— What to do —
Print the lines between the one holding "For example, the" and the one holding "most influential books", inclusive, reproducing them exactly.
───── Supplied entries
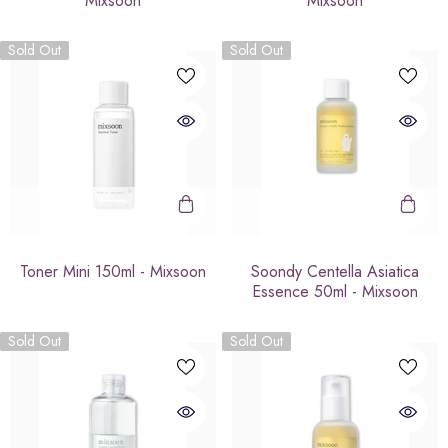
Mixsoon
Mixsoon
Sold Out
Sold Out
Toner Mini 150ml - Mixsoon
Soondy Centella Asiatica
Essence 50ml - Mixsoon
Sold Out
Sold Out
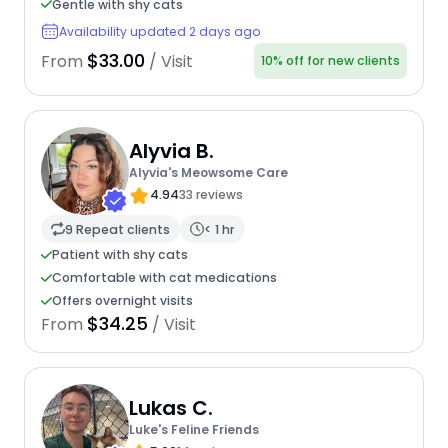
Gentle with shy cats
Availability updated 2 days ago
$33.00
From
/ Visit
10% off for new clients
Alyvia B.
Alyvia's Meowsome Care
4.94
33 reviews
9 Repeat clients
< 1 hr
Patient with shy cats
Comfortable with cat medications
Offers overnight visits
$34.25
From
/ Visit
Lukas C.
Luke's Feline Friends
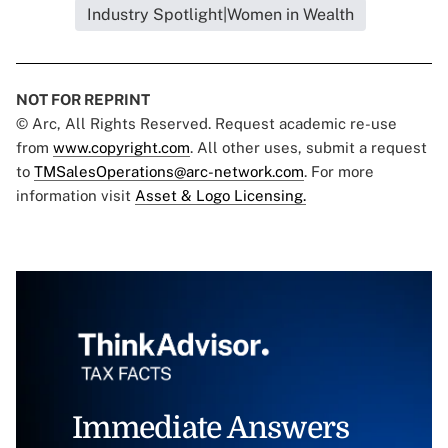
Industry Spotlight|Women in Wealth
NOT FOR REPRINT
© Arc, All Rights Reserved. Request academic re-use
from
www.copyright.com
. All other uses, submit a request
to
TMSalesOperations@arc-network.com
. For more
information visit
Asset & Logo Licensing.
Immediate Answers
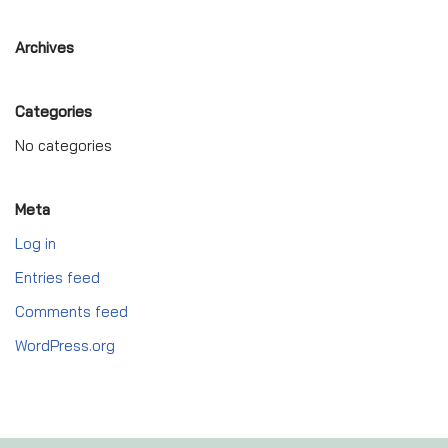
Archives
Categories
No categories
Meta
Log in
Entries feed
Comments feed
WordPress.org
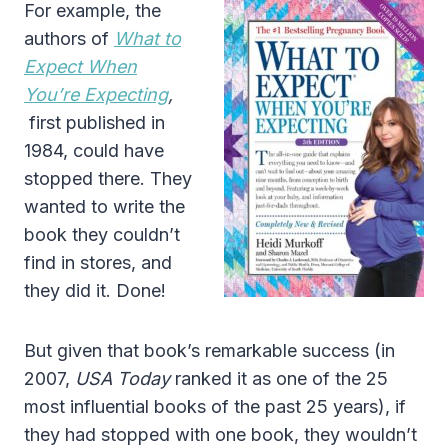
For example, the
authors of
What to
Expect When
You’re Expecting
,
first published in
1984, could have
stopped there. They
wanted to write the
book they couldn’t
find in stores, and
they did it. Done!
But given that book’s remarkable success (in
2007,
USA Today
ranked it as one of the 25
most influential books of the past 25 years), if
they had stopped with one book, they wouldn’t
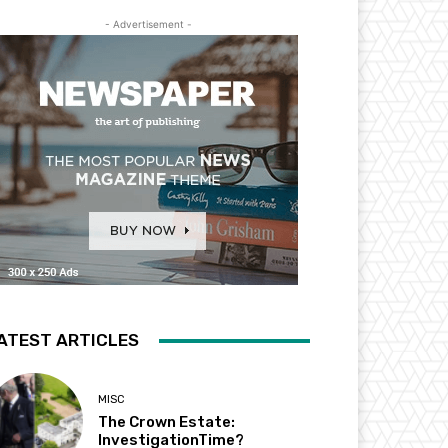
- Advertisement -
ATEST ARTICLES
MISC
The Crown Estate:
InvestigationTime?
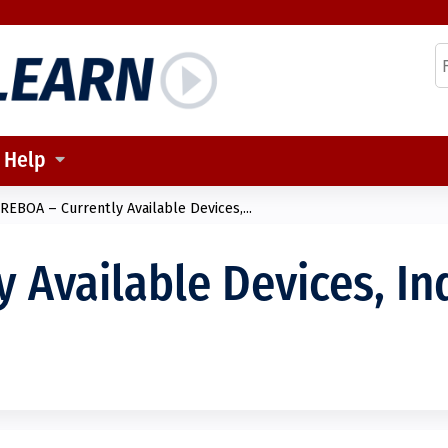
Jump to content
S
Help
REBOA – Currently Available Devices,...
 Available Devices, In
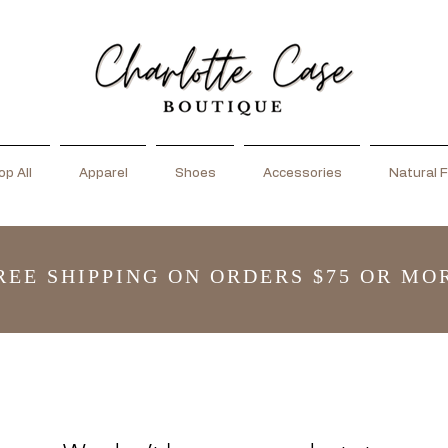
p All
Apparel
Shoes
Accessories
Natural F
REE SHIPPING ON ORDERS $75 OR MO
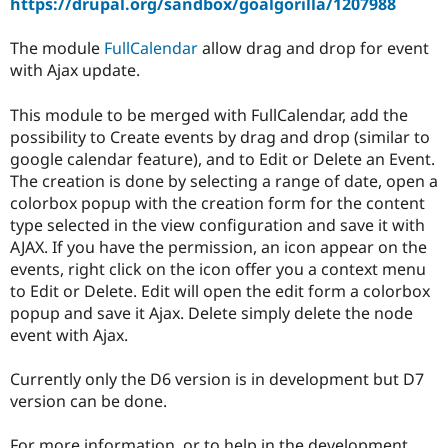
https://drupal.org/sandbox/goalgorilla/1207988
Drupal Stew
News & Blo
API
Become a D
The module
FullCalendar
allow drag and drop for event
Drupal for F
Sustaining
with Ajax update.
Forum
Modules
This module to be merged with FullCalendar, add the
Drupal for
Drupal Swa
possibility to Create events by drag and drop (similar to
Healthcare
Slack
google calendar feature), and to Edit or Delete an Event.
Themes
The creation is done by selecting a range of date, open a
colorbox popup with the creation form for the content
Drupal for E
Newsletters
type selected in the view configuration and save it with
Recipes
AJAX. If you have the permission, an icon appear on the
events, right click on the icon offer you a context menu
Drupal for R
Drupal Swa
to Edit or Delete. Edit will open the edit form a colorbox
Site Templa
popup and save it Ajax. Delete simply delete the node
event with Ajax.
Drupal for T
Tourism
Issue queue
Currently only the D6 version is in development but D7
version can be done.
Security Adv
For more information, or to help in the development,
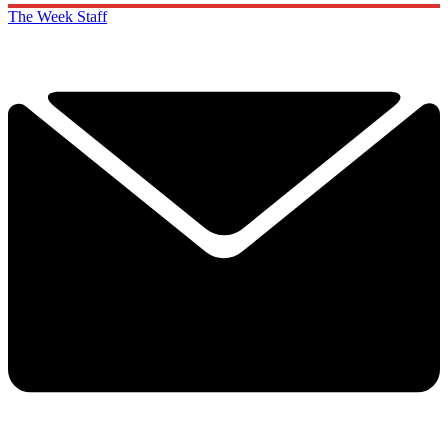
The Week Staff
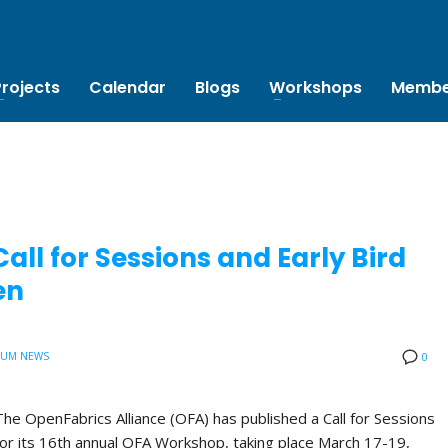
Projects
Calendar
Blogs
Workshops
Membe
ll for Sessions and Early Bird
en
IUM NEWS
0
The OpenFabrics Alliance (OFA) has published a Call for Sessions
for its 16th annual OFA Workshop, taking place March 17-19,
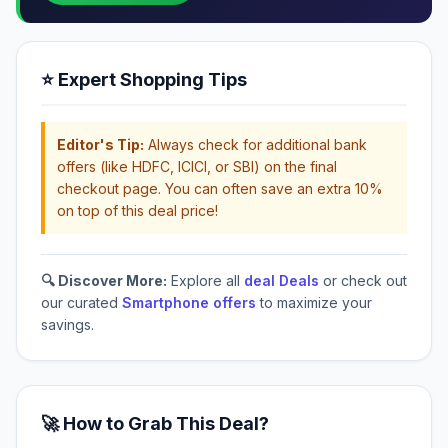
⭐ Expert Shopping Tips
Editor's Tip:
Always check for additional bank
offers (like HDFC, ICICI, or SBI) on the final
checkout page. You can often save an extra 10%
on top of this deal price!
🔍 Discover More:
Explore all
deal Deals
or check out
our curated
Smartphone offers
to maximize your
savings.
🚀 How to Grab This Deal?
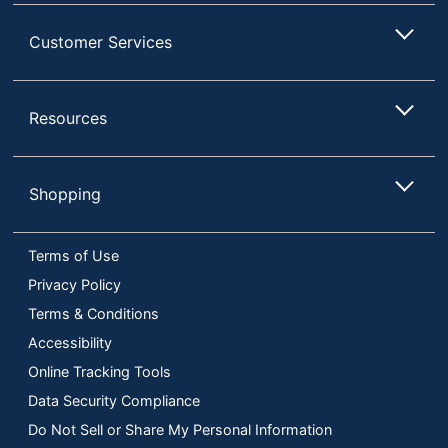
Customer Services
Resources
Shopping
Terms of Use
Privacy Policy
Terms & Conditions
Accessibility
Online Tracking Tools
Data Security Compliance
Do Not Sell or Share My Personal Information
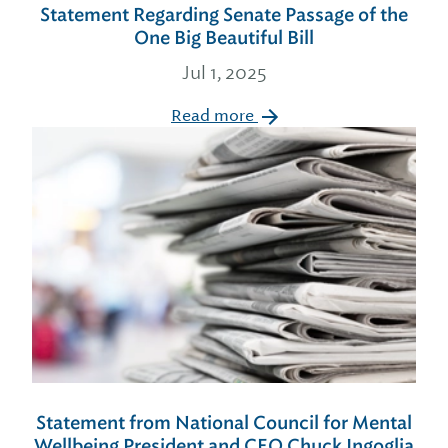
Statement Regarding Senate Passage of the
One Big Beautiful Bill
Jul 1, 2025
Read more
Statement from National Council for Mental
Wellbeing President and CEO Chuck Ingoglia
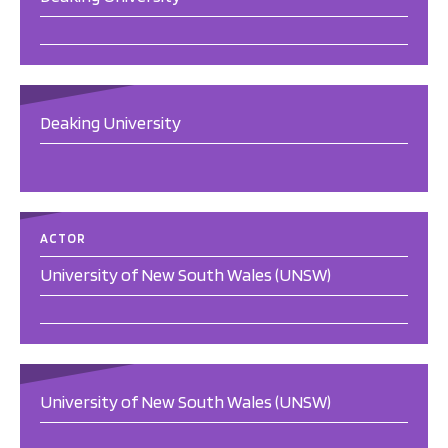
Deaking University
ACTOR
University of New South Wales (UNSW)
University of New South Wales (UNSW)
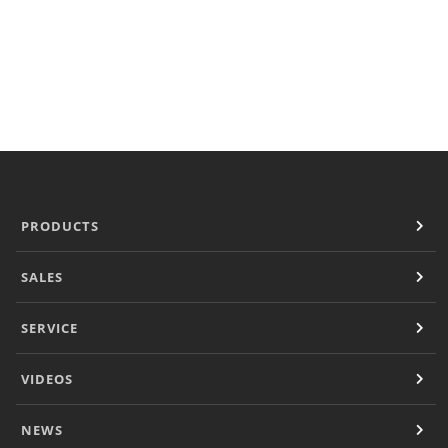
Document Finder
KCL AutoCad/Revit Files
Specifi
About
Contact
Careers
PRODUCTS
SALES
SERVICE
VIDEOS
NEWS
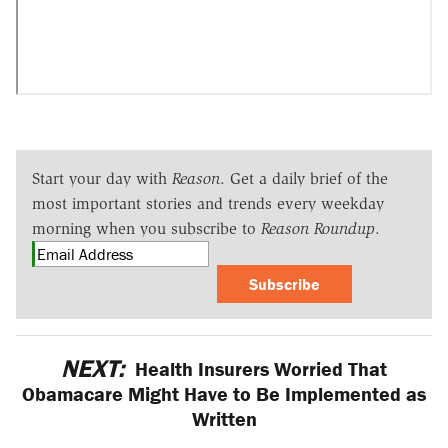
Start your day with
Reason
. Get a daily brief of the
most important stories and trends every weekday
morning when you subscribe to
Reason Roundup
.
Subscribe
NEXT:
Health Insurers Worried That
Obamacare Might Have to Be Implemented as
Written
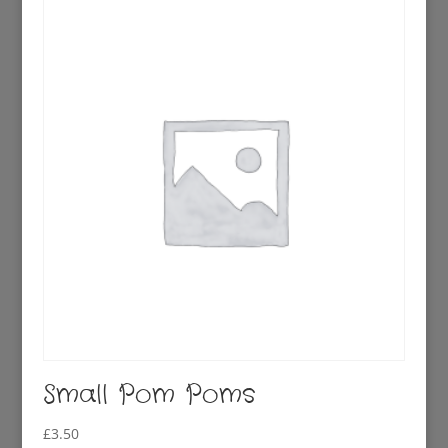
£2.50.
£0.95.
Small Pom Poms
£
3.50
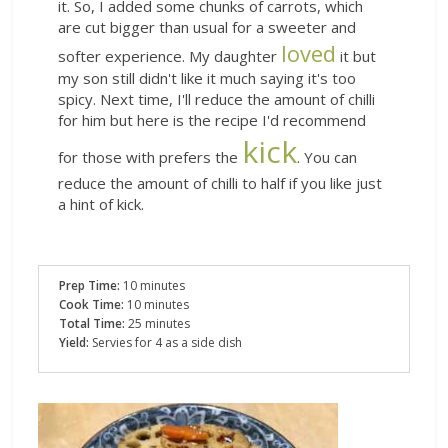
it. So, I added some chunks of carrots, which
are cut bigger than usual for a sweeter and
loved
softer experience. My daughter
it but
my son still didn't like it much saying it's too
spicy. Next time, I'll reduce the amount of chilli
for him but here is the recipe I'd recommend
kick
for those with prefers the
. You can
reduce the amount of chilli to half if you like just
a hint of kick.
Prep Time:
10 minutes
Cook Time:
10 minutes
Total Time:
25 minutes
Yield:
Servies for 4 as a side dish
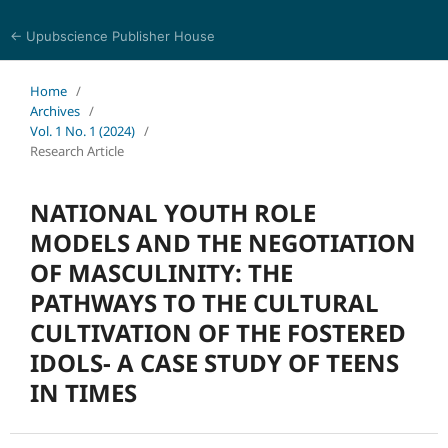
← Upubscience Publisher House
Journal of Trends in Arts and Humanities
Home
/
Archives
/
Vol. 1 No. 1 (2024)
/
Research Article
NATIONAL YOUTH ROLE
MODELS AND THE NEGOTIATION
OF MASCULINITY: THE
PATHWAYS TO THE CULTURAL
CULTIVATION OF THE FOSTERED
IDOLS- A CASE STUDY OF TEENS
IN TIMES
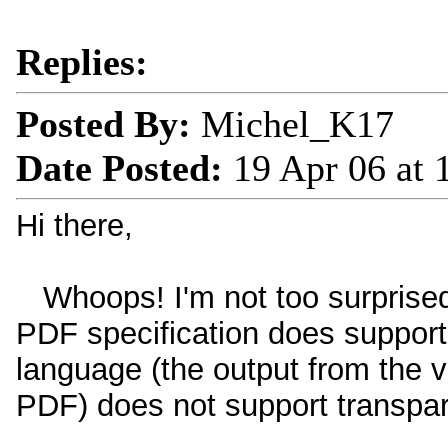
Replies:
Posted By:
Michel_K17
Date Posted:
19 Apr 06 at
Hi there,
Whoops! I'm not too surprise
PDF specification does support
language (the output from the vi
PDF) does not support transpa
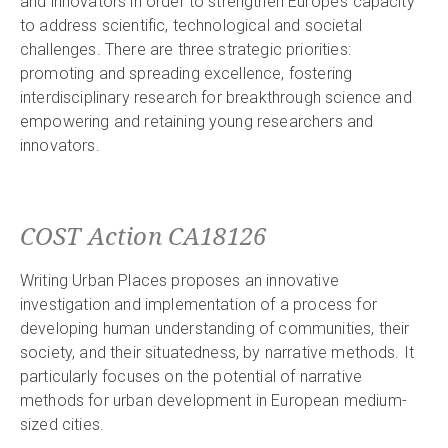
and innovators in order to strengthen Europe’s capacity
to address scientific, technological and societal
challenges. There are three strategic priorities:
promoting and spreading excellence, fostering
interdisciplinary research for breakthrough science and
empowering and retaining young researchers and
innovators.
COST Action CA18126
Writing Urban Places proposes an innovative
investigation and implementation of a process for
developing human understanding of communities, their
society, and their situatedness, by narrative methods. It
particularly focuses on the potential of narrative
methods for urban development in European medium-
sized cities.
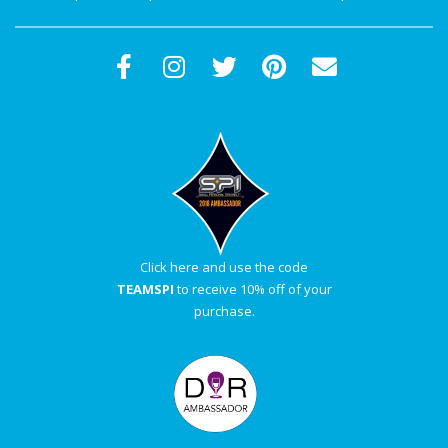
Click here and use the code
TEAMSPI
to receive 10% off of your
purchase.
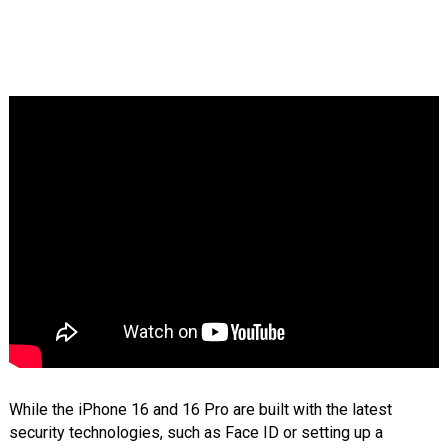
While the iPhone 16 and 16 Pro are built with the latest
security technologies, such as Face ID or setting up a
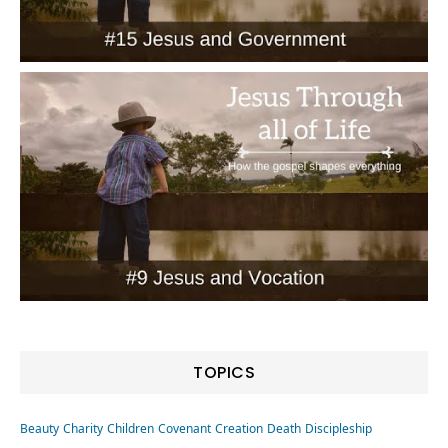
TOPICS
Beauty
Charity
Children
Covenant
Creation
Death
Discipleship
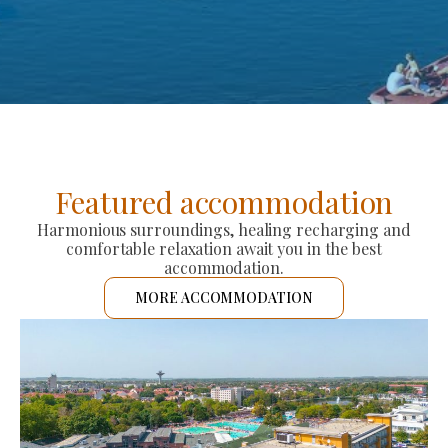
Featured accommodation
Harmonious surroundings, healing recharging and
comfortable relaxation await you in the best
accommodation.
MORE ACCOMMODATION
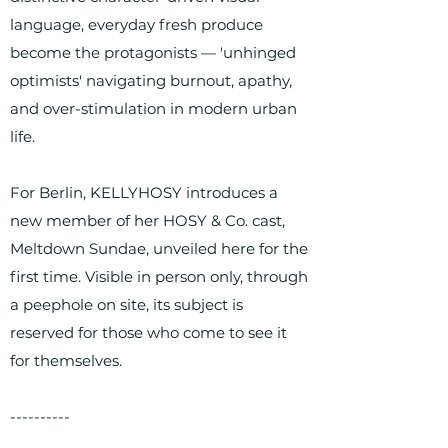
language, everyday fresh produce
become the protagonists — 'unhinged
optimists' navigating burnout, apathy,
and over-stimulation in modern urban
life.
For Berlin, KELLYHOSY introduces a
new member of her HOSY & Co. cast,
Meltdown Sundae, unveiled here for the
first time. Visible in person only, through
a peephole on site, its subject is
reserved for those who come to see it
for themselves.
----------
──────────
— Answer for this exercise —
For example, the
authors of
What to
Expect When
You’re Expecting
,
first published in
1984, could have
stopped there. They
wanted to write the
book they couldn’t
find in stores, and
they did it. Done!
But given that book’s remarkable success (in
2007,
USA Today
ranked it as one of the 25
most influential books of the past 25 years), if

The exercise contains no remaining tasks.